→ **EXERCISE DETAILS**:
Once every line containing "there" has been counted, report the total for the data and nothing else.

(Stored items from a collection)
§ §
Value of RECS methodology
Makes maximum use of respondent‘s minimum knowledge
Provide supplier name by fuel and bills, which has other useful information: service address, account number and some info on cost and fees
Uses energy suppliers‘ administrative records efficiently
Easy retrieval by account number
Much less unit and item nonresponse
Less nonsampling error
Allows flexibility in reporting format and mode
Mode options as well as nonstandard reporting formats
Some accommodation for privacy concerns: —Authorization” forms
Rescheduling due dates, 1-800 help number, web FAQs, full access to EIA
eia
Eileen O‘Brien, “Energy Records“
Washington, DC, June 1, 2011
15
§ §
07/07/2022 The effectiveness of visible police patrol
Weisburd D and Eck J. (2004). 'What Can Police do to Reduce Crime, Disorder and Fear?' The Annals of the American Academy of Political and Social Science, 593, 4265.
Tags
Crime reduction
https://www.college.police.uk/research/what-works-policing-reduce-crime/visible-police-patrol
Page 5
§ §
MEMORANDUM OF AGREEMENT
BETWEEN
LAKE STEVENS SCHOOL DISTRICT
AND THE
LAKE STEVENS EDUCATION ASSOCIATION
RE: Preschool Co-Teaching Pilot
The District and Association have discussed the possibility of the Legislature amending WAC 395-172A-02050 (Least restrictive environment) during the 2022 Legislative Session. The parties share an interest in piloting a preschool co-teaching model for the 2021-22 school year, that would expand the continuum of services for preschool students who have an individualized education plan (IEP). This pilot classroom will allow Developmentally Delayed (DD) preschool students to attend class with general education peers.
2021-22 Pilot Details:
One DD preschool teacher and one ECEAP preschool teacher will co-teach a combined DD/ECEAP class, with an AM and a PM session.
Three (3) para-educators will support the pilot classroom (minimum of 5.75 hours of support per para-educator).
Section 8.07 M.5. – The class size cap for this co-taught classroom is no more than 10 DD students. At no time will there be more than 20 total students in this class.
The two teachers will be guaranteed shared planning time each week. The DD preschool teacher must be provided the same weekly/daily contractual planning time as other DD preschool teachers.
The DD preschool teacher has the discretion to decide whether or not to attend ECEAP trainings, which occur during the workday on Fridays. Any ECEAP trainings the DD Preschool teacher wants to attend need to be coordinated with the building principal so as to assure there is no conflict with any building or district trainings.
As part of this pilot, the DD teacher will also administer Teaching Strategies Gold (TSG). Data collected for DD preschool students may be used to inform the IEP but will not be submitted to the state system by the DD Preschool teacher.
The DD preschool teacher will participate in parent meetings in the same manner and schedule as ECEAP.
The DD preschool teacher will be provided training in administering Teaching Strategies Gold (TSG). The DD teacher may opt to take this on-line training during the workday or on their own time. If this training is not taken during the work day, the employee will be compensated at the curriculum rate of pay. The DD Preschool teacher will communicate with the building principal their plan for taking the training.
§ §
→ **EXERCISE SOLUTION**:
2